Thursday, November 18, 2010

The simple life


Yesterday was roller coaster type of a day.  I admit it mostly my own fault.  I tend to take good things to the highest high and lows to the lowest low. I should probably be on medication, but like my drugs recreationally thanks. This is something I must work through myself, and I’m trying.

Due to a lot of my experiences, I know what it is that I need, what it is that I want, and where it is that I need to be in order for me to consider myself in a happy place. There are things that change. For a lot of people that happy place changes for me not so much as I am a simple girl. But of course, it isn’t always that simple.

Not simple mostly because there are a lot of outside of me forces. The major forces at work include:

Family- The level of guilt they place on me is crushing. There is a reason behind my living 12 hours away and why I haven’t been home in 2 years. I just need them to be there and I want them to not dump on me or stress me out. My true calling was to be an orphan…… that would be simpler.

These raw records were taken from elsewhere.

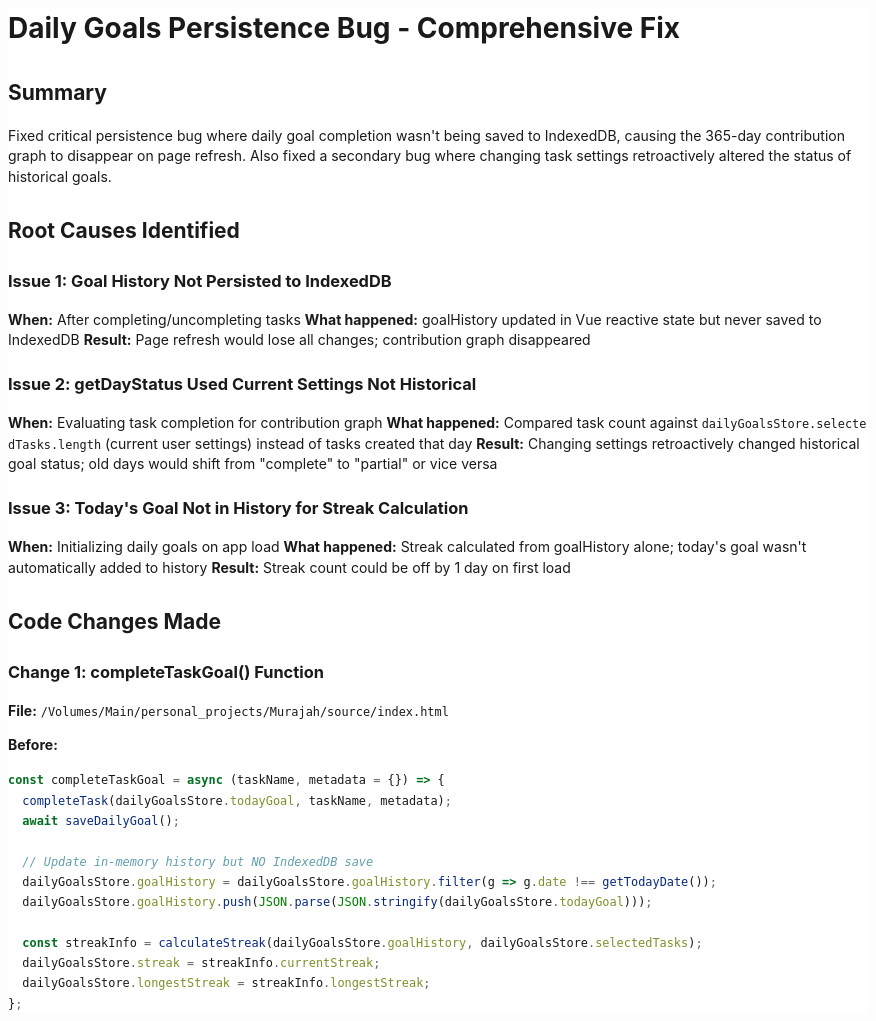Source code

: # Daily Goals Persistence Bug - Comprehensive Fix

## Summary

Fixed critical persistence bug where daily goal completion wasn't being saved to IndexedDB, causing the 365-day contribution graph to disappear on page refresh. Also fixed a secondary bug where changing task settings retroactively altered the status of historical goals.

## Root Causes Identified

### Issue 1: Goal History Not Persisted to IndexedDB
**When:** After completing/uncompleting tasks
**What happened:** goalHistory updated in Vue reactive state but never saved to IndexedDB
**Result:** Page refresh would lose all changes; contribution graph disappeared

### Issue 2: getDayStatus Used Current Settings Not Historical
**When:** Evaluating task completion for contribution graph
**What happened:** Compared task count against `dailyGoalsStore.selectedTasks.length` (current user settings) instead of tasks created that day
**Result:** Changing settings retroactively changed historical goal status; old days would shift from "complete" to "partial" or vice versa

### Issue 3: Today's Goal Not in History for Streak Calculation
**When:** Initializing daily goals on app load
**What happened:** Streak calculated from goalHistory alone; today's goal wasn't automatically added to history
**Result:** Streak count could be off by 1 day on first load

## Code Changes Made

### Change 1: completeTaskGoal() Function

**File:** `/Volumes/Main/personal_projects/Murajah/source/index.html`

**Before:**
```javascript
const completeTaskGoal = async (taskName, metadata = {}) => {
  completeTask(dailyGoalsStore.todayGoal, taskName, metadata);
  await saveDailyGoal();
  
  // Update in-memory history but NO IndexedDB save
  dailyGoalsStore.goalHistory = dailyGoalsStore.goalHistory.filter(g => g.date !== getTodayDate());
  dailyGoalsStore.goalHistory.push(JSON.parse(JSON.stringify(dailyGoalsStore.todayGoal)));
  
  const streakInfo = calculateStreak(dailyGoalsStore.goalHistory, dailyGoalsStore.selectedTasks);
  dailyGoalsStore.streak = streakInfo.currentStreak;
  dailyGoalsStore.longestStreak = streakInfo.longestStreak;
};
```
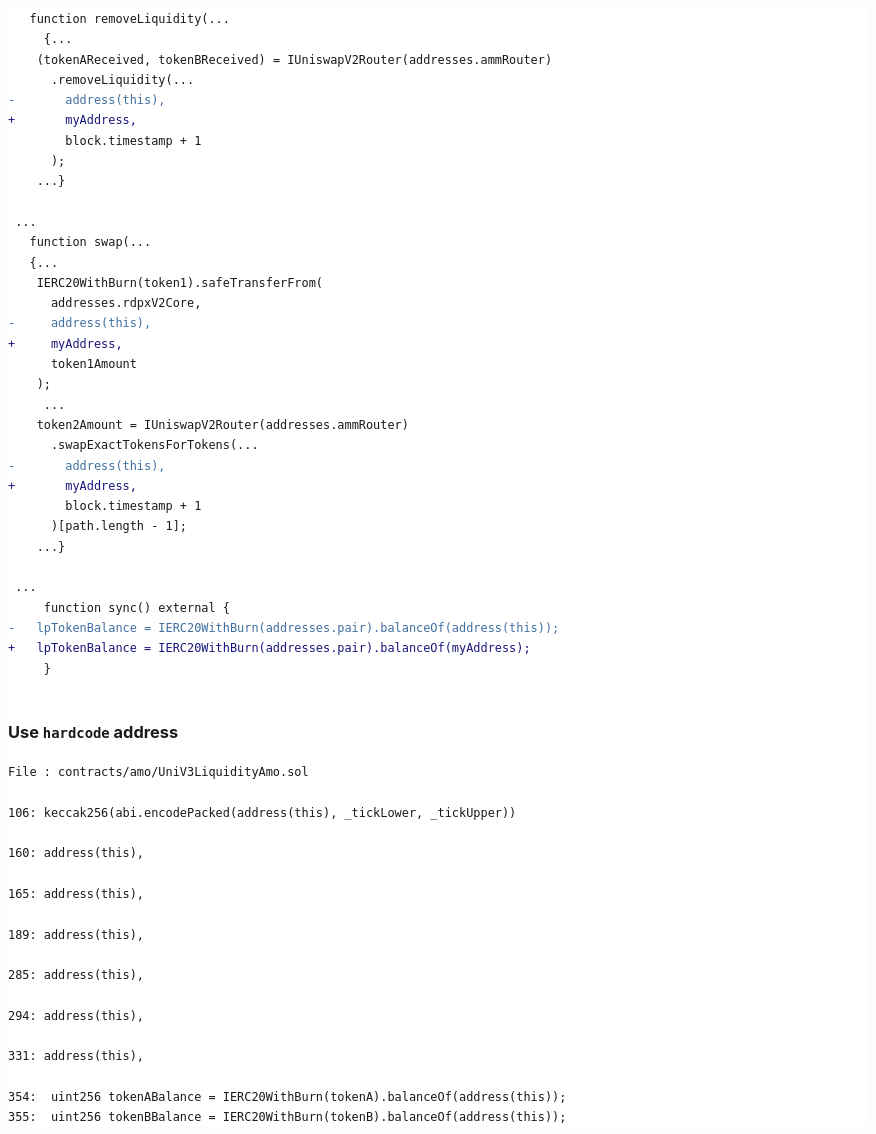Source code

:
 ```diff
   function removeLiquidity(...
     {...
    (tokenAReceived, tokenBReceived) = IUniswapV2Router(addresses.ammRouter)
      .removeLiquidity(...
-       address(this),
+       myAddress,
        block.timestamp + 1
      );  
    ...}

 ...
   function swap(...
   {...
    IERC20WithBurn(token1).safeTransferFrom(
      addresses.rdpxV2Core,
-     address(this),
+     myAddress,
      token1Amount
    );
     ...
    token2Amount = IUniswapV2Router(addresses.ammRouter)
      .swapExactTokensForTokens(...
-       address(this),
+       myAddress,
        block.timestamp + 1
      )[path.length - 1];
    ...}

 ...
     function sync() external {
-   lpTokenBalance = IERC20WithBurn(addresses.pair).balanceOf(address(this));
+   lpTokenBalance = IERC20WithBurn(addresses.pair).balanceOf(myAddress);
     }   
             
```


### Use `hardcode` address
```solidity
File : contracts/amo/UniV3LiquidityAmo.sol

106: keccak256(abi.encodePacked(address(this), _tickLower, _tickUpper))

160: address(this),

165: address(this),

189: address(this),

285: address(this),

294: address(this),

331: address(this),

354:  uint256 tokenABalance = IERC20WithBurn(tokenA).balanceOf(address(this));
355:  uint256 tokenBBalance = IERC20WithBurn(tokenB).balanceOf(address(this));

```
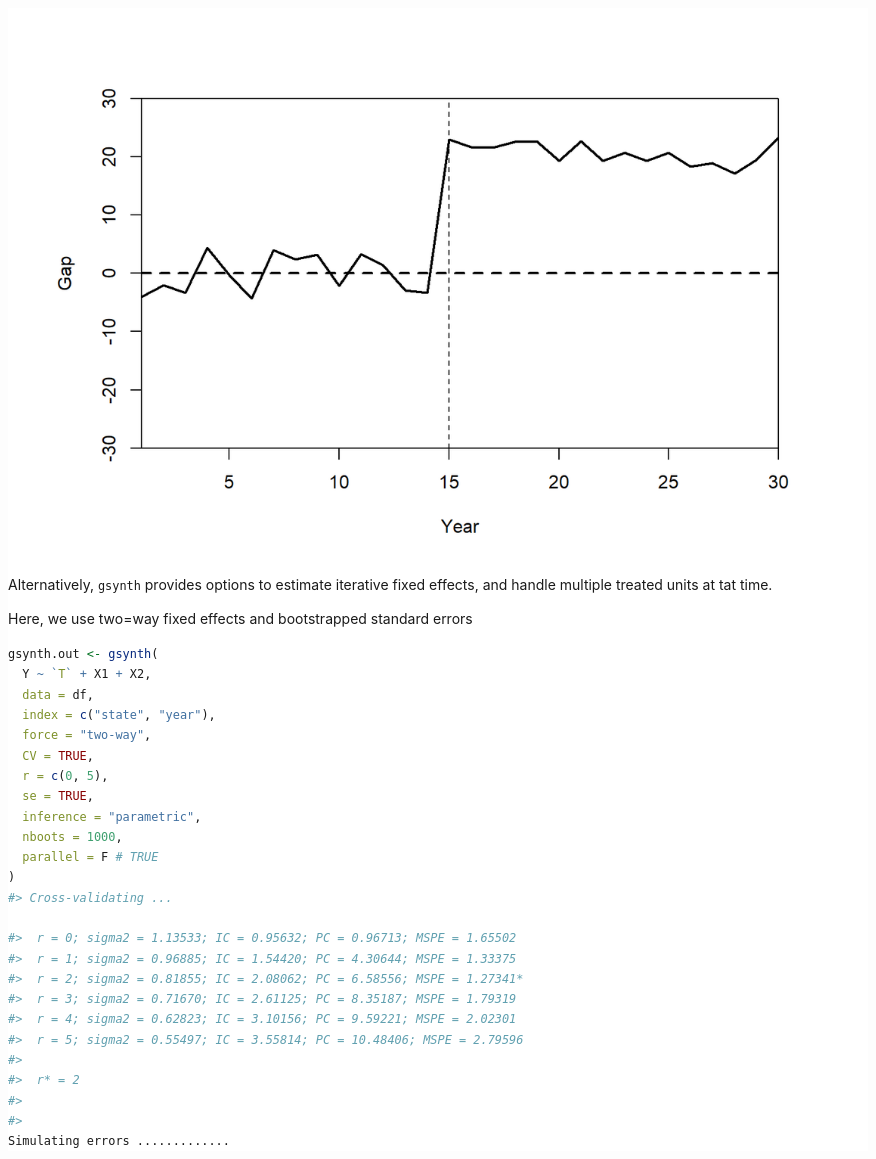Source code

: <img src="24-synthetic-control_files/figure-html/unnamed-chunk-7-1.png" width="90%" style="display: block; margin: auto;" />

Alternatively, `gsynth` provides options to estimate iterative fixed effects, and handle multiple treated units at tat time.

Here, we use two=way fixed effects and bootstrapped standard errors


```r
gsynth.out <- gsynth(
  Y ~ `T` + X1 + X2,
  data = df,
  index = c("state", "year"),
  force = "two-way",
  CV = TRUE,
  r = c(0, 5),
  se = TRUE,
  inference = "parametric",
  nboots = 1000,
  parallel = F # TRUE
)
#> Cross-validating ... 

#>  r = 0; sigma2 = 1.13533; IC = 0.95632; PC = 0.96713; MSPE = 1.65502
#>  r = 1; sigma2 = 0.96885; IC = 1.54420; PC = 4.30644; MSPE = 1.33375
#>  r = 2; sigma2 = 0.81855; IC = 2.08062; PC = 6.58556; MSPE = 1.27341*
#>  r = 3; sigma2 = 0.71670; IC = 2.61125; PC = 8.35187; MSPE = 1.79319
#>  r = 4; sigma2 = 0.62823; IC = 3.10156; PC = 9.59221; MSPE = 2.02301
#>  r = 5; sigma2 = 0.55497; IC = 3.55814; PC = 10.48406; MSPE = 2.79596
#> 
#>  r* = 2
#> 
#> 
Simulating errors .............
```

Gentlemen friends- Women maybe crazy, but men suck. I don’t like the term boyfriend. I am a grown ass woman, not sixteen. Why can’t two adults agree that to hang out together and have sleepovers. Treat each other with respect, neither party is obligated to call numerous times a week. Gifts are only for when you want not because of some silly holiday. When it’s not fun anymore, say so and move on. See no breakup…..that would be simpler. I want my guy to be there for me, I need him to not try and be my dad, advisor, social secretary or annoyance.

Friends- I adore my friends. But I’ve found friends don’t always have your best interest at heart. They mean no harm but they want you in a ‘place’ that is comfortable for them. If only they could accept that my goals in life aren’t traditional. Therefore I don’t need help getting where you think I supposed to be going. Let’s just be friends…….that would be simpler.

Work-When did work become such a joke. What ever happened to somebody being in charge, telling people what to do and them doing, done. No there are committees and useless meeting. Some days it’s life living in bizzaro land. I need to win the lottery…..that would be simpler. I need to have a job, I want to not be forced to place get to know you games.


So if you’re following me it is quite simple. I need a guy who is down, friends who are cool, a job where I actually work, and a family that doesn’t drive me to self medicate.